[Saved data entries]
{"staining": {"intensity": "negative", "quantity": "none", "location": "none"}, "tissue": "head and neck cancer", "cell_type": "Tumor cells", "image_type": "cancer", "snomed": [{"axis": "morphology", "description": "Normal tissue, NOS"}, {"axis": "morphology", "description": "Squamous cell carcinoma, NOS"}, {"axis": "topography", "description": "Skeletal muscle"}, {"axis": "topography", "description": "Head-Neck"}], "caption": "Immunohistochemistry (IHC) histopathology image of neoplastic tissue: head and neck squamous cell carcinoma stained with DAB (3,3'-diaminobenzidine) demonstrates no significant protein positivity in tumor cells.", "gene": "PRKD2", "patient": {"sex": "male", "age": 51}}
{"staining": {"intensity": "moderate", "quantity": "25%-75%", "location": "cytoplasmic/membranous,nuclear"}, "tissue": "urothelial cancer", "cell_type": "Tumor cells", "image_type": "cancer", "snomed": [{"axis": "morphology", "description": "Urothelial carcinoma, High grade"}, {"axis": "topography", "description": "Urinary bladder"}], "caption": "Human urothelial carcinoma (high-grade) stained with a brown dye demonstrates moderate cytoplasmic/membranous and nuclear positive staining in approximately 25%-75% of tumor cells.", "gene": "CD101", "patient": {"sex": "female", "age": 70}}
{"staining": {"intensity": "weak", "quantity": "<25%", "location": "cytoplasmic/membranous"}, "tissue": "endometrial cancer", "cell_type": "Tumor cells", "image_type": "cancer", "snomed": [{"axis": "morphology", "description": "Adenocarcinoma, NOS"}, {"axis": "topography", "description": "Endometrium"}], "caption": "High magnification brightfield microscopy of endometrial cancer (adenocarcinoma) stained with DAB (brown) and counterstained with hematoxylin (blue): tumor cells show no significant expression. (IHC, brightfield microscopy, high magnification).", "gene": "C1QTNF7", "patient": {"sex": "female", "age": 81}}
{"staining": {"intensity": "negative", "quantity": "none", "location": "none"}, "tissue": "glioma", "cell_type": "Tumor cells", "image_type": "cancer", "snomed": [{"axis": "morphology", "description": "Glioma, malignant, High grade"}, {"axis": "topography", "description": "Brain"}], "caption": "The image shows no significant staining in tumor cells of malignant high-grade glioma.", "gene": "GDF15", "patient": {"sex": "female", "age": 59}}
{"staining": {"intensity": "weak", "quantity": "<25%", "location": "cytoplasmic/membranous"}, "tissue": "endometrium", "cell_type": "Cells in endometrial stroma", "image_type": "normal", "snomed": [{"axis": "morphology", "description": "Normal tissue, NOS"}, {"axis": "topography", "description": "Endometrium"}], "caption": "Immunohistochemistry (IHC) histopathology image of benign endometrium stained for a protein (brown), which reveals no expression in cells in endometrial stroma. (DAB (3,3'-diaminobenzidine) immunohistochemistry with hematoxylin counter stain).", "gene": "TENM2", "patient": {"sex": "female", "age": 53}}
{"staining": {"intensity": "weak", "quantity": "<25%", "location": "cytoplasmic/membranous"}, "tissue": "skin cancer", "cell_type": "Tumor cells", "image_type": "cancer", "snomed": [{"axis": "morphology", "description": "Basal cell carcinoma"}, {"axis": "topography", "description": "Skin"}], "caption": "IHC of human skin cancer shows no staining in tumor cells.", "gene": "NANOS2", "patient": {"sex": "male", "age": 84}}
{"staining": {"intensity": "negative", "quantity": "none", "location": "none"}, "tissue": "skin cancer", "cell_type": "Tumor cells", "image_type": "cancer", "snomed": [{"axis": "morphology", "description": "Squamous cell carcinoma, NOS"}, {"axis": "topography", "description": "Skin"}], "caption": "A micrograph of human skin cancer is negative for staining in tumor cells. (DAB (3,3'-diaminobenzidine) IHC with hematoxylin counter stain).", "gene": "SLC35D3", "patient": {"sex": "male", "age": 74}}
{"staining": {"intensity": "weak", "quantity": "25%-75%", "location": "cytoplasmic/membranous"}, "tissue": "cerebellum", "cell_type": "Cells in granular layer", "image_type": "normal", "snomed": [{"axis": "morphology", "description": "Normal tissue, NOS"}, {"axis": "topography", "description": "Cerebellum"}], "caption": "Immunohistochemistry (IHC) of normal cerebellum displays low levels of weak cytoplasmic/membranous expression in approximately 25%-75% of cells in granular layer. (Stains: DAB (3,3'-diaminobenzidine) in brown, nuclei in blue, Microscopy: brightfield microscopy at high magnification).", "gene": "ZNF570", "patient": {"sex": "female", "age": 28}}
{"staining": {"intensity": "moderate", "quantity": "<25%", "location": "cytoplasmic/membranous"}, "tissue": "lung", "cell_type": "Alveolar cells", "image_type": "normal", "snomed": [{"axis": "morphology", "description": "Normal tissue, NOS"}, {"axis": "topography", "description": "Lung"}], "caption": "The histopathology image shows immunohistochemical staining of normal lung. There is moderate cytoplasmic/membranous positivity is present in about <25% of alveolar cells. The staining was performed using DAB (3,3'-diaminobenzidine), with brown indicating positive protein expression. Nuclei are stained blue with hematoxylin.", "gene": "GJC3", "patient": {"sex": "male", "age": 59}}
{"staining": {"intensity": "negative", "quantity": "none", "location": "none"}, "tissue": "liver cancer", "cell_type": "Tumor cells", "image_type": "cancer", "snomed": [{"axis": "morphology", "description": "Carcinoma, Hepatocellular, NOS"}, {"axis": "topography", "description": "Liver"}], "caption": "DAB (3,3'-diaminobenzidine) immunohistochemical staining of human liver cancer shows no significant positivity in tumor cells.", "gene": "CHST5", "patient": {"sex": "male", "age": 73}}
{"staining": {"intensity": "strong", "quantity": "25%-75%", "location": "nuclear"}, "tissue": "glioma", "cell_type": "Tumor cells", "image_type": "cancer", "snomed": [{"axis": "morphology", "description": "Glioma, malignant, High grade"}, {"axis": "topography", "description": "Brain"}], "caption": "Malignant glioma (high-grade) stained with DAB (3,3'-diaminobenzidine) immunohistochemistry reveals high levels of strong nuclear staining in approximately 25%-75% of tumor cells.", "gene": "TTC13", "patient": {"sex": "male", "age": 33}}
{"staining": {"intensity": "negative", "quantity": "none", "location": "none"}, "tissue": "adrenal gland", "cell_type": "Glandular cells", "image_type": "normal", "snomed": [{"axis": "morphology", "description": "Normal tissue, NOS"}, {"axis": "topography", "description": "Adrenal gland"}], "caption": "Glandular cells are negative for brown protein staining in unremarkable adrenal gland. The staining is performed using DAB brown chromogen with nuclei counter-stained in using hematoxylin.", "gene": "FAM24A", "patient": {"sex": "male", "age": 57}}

> [YOUR ASSIGNMENT] Only the lines above, from the first through the one holding "urothelial carcinoma (high-grade)", are to be output, and they must be copied exactly.

> [OUTPUT OF THE EXERCISE]
{"staining": {"intensity": "negative", "quantity": "none", "location": "none"}, "tissue": "head and neck cancer", "cell_type": "Tumor cells", "image_type": "cancer", "snomed": [{"axis": "morphology", "description": "Normal tissue, NOS"}, {"axis": "morphology", "description": "Squamous cell carcinoma, NOS"}, {"axis": "topography", "description": "Skeletal muscle"}, {"axis": "topography", "description": "Head-Neck"}], "caption": "Immunohistochemistry (IHC) histopathology image of neoplastic tissue: head and neck squamous cell carcinoma stained with DAB (3,3'-diaminobenzidine) demonstrates no significant protein positivity in tumor cells.", "gene": "PRKD2", "patient": {"sex": "male", "age": 51}}
{"staining": {"intensity": "moderate", "quantity": "25%-75%", "location": "cytoplasmic/membranous,nuclear"}, "tissue": "urothelial cancer", "cell_type": "Tumor cells", "image_type": "cancer", "snomed": [{"axis": "morphology", "description": "Urothelial carcinoma, High grade"}, {"axis": "topography", "description": "Urinary bladder"}], "caption": "Human urothelial carcinoma (high-grade) stained with a brown dye demonstrates moderate cytoplasmic/membranous and nuclear positive staining in approximately 25%-75% of tumor cells.", "gene": "CD101", "patient": {"sex": "female", "age": 70}}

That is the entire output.